Which like. Fucking tragic, isn’t it? Because Claudio didn’t get himself into trouble by mistake, he did it deliberately.

I wonder, you know, how much that first decade of his life influenced his view of Neige. He seemed to both fear and respect him, from what I can gather, but obviously I only know Neige’s side of the story and if there’s one thing I’ve learned over the last year, it’s that Neige’s stories aren’t the most reliable, especially when it comes to mistakes he’s made and people he’s loved.

Because yeah, I think there has to be love there, even now, to do what Neige did. There has to be love there.

God it’s so fucking complicated.

I think it was love for Casper that made Neige save me. This is something else he’s not really willing to talk about directly but like… I think that’s what it must have been. And he was so gentle with me even though I gave him nothing back.

I don’t know what to think about him, I don’t know how I fucking feel. I’m angry and I’m sorry and I–

It’s stupid but I feel heard. I feel like he fucking listened to what I said about the internet and everything he did, and he treated me like it mattered. Like it mattered that he’d hurt me and it mattered that I told him.

Like I mattered.

That’s like.

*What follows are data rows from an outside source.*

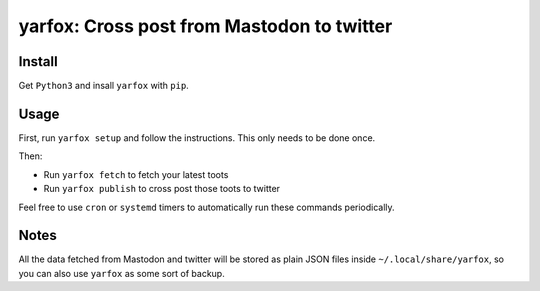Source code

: yarfox: Cross post from Mastodon to twitter
===========================================

Install
-------

Get ``Python3`` and insall ``yarfox`` with ``pip``.

Usage
-----

First, run ``yarfox setup`` and follow the instructions. This only needs to be done once.

Then:

* Run ``yarfox fetch`` to fetch your latest toots
* Run ``yarfox publish`` to cross post those toots to twitter

Feel free to use ``cron`` or ``systemd`` timers to automatically run these commands periodically.


Notes
-----

All the data fetched from Mastodon and twitter will be stored as plain JSON files inside ``~/.local/share/yarfox``, so you can
also use ``yarfox`` as some sort of backup.
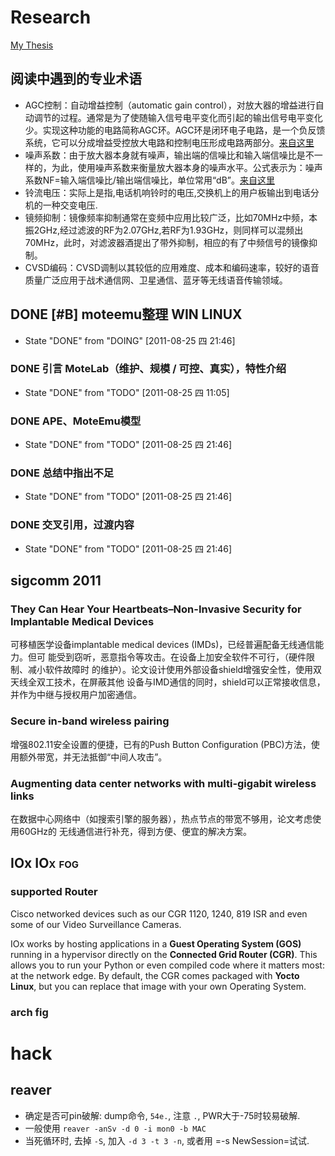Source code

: * Research
[[./research/thesis.org][My Thesis]]
** 阅读中遇到的专业术语
 - AGC控制：自动增益控制（automatic gain control），对放大器的增益进行自动调节的过程。通常是为了使随输入信号电平变化而引起的输出信号电平变化少。实现这种功能的电路简称AGC环。AGC环是闭环电子电路，是一个负反馈系统，它可以分成增益受控放大电路和控制电压形成电路两部分。[[http://baike.baidu.com/view/99874.htm][来自这里]]
 - 噪声系数：由于放大器本身就有噪声，输出端的信噪比和输入端信噪比是不一样的，为此，使用噪声系数来衡量放大器本身的噪声水平。公式表示为：噪声系数NF=输入端信噪比/输出端信噪比，单位常用“dB”。[[http://baike.baidu.com/view/141441.htm][来自这里]]
 - 铃流电压：实际上是指,电话机响铃时的电压,交换机上的用户板输出到电话分机的一种交变电压.
 - 镜频抑制：镜像频率抑制通常在变频中应用比较广泛，比如70MHz中频，本振2GHz,经过滤波的RF为2.07GHz,若RF为1.93GHz，则同样可以混频出70MHz，此时，对滤波器酒提出了带外抑制，相应的有了中频信号的镜像抑制。
 - CVSD编码：CVSD调制以其较低的应用难度、成本和编码速率，较好的语音质量广泛应用于战术通信网、卫星通信、蓝牙等无线语音传输领域。
** DONE [#B] moteemu整理					  :WIN:LINUX:
   CLOSED: [2011-08-25 四 21:46]
   - State "DONE"       from "DOING"      [2011-08-25 四 21:46]
*** DONE 引言 MoteLab（维护、规模 / 可控、真实），特性介绍
    CLOSED: [2011-08-25 四 11:05]
    - State "DONE"       from "TODO"       [2011-08-25 四 11:05]

*** DONE APE、MoteEmu模型
    CLOSED: [2011-08-25 四 21:46]
    - State "DONE"       from "TODO"       [2011-08-25 四 21:46]
*** DONE 总结中指出不足
    CLOSED: [2011-08-25 四 21:46]
    - State "DONE"       from "TODO"       [2011-08-25 四 21:46]
*** DONE 交叉引用，过渡内容
    CLOSED: [2011-08-25 四 21:46]
    - State "DONE"       from "TODO"       [2011-08-25 四 21:46]
** sigcomm 2011
*** They Can Hear Your Heartbeats--Non-Invasive Security for Implantable Medical Devices
可移植医学设备implantable medical devices (IMDs)，已经普遍配备无线通信能力。但可
能受到窃听，恶意指令等攻击。在设备上加安全软件不可行，（硬件限制、减小软件故障时
的维护）。论文设计使用外部设备shield增强安全性，使用双天线全双工技术，在屏蔽其他
设备与IMD通信的同时，shield可以正常接收信息，并作为中继与授权用户加密通信。

*** Secure in-band wireless pairing
增强802.11安全设置的便捷，已有的Push Button Configuration
(PBC)方法，使用额外带宽，并无法抵御“中间人攻击”。

*** Augmenting data center networks with multi-gigabit wireless links
在数据中心网络中（如搜索引擎的服务器），热点节点的带宽不够用，论文考虑使用60GHz的
无线通信进行补充，得到方便、便宜的解决方案。
** IOx                                                                          :IOx:fog:
*** supported Router

	Cisco networked devices such as our CGR 1120, 1240, 819 ISR and even some of our Video Surveillance Cameras.

	IOx works by hosting applications in a *Guest Operating System (GOS)* running in a hypervisor directly on the *Connected Grid Router (CGR)*. This allows you to run your Python or even compiled code where it matters most: at the network edge. By default, the CGR comes packaged with *Yocto Linux*, but you can replace that image with your own Operating System.

*** arch fig
	[[file:research/pics/IOx_makeup.png][file:/windata/notes/org/research/pics/IOx_makeup.png]]
	[[file:research/pics/overview-IOx.png][file:/windata/notes/org/research/pics/overview-IOx.png]]
	[[file:research/pics/IOx_makeup1.jpg][file:/windata/notes/org/research/pics/IOx_makeup1.jpg]]
* hack
** reaver
 - 确定是否可pin破解: dump命令, =54e.=, 注意 =.=, PWR大于-75时较易破解.
 - 一般使用 =reaver -anSv -d 0 -i mon0 -b MAC=
 - 当死循环时, 去掉 =-S=, 加入 =-d 3 -t 3 -n=, 或者用 =-s NewSession=试试.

On reflection to me the loudest thing out of everything that’s happened is that even when he’s felt like he’s had to keep things from me to keep me safe, he’s always looked at me like I matter. Not just to him, but like, as a person. It matters what I think. It matters what I want. I’m important, not because I’m me, but because I’m a person, and it’s his job, as another person, to respect and honour that.

Am I making any sense at all anymore?

Ugh.

I’m supposed to be hunting. I’m hungry; I should.

Ugh, Neige has stayed with Casper, but. I don’t know, maybe he’s right. Cas really doesn’t seem to be going anywhere. Maybe it’s silly to need someone to sit with him? Ugh.

Maybe I should…? Maybe I should call Neige?

I like hunting with him there. He’s better at it than I am, it makes my life easier, and I just feel safer.

Huhhnnnghh..

I also just.

Like his company.

Fucking. Maybe this is a terrible idea.

Oh, I don’t fucking care, I’m going to call him, I’m going to call him, I’m just doing it, I’m doing it.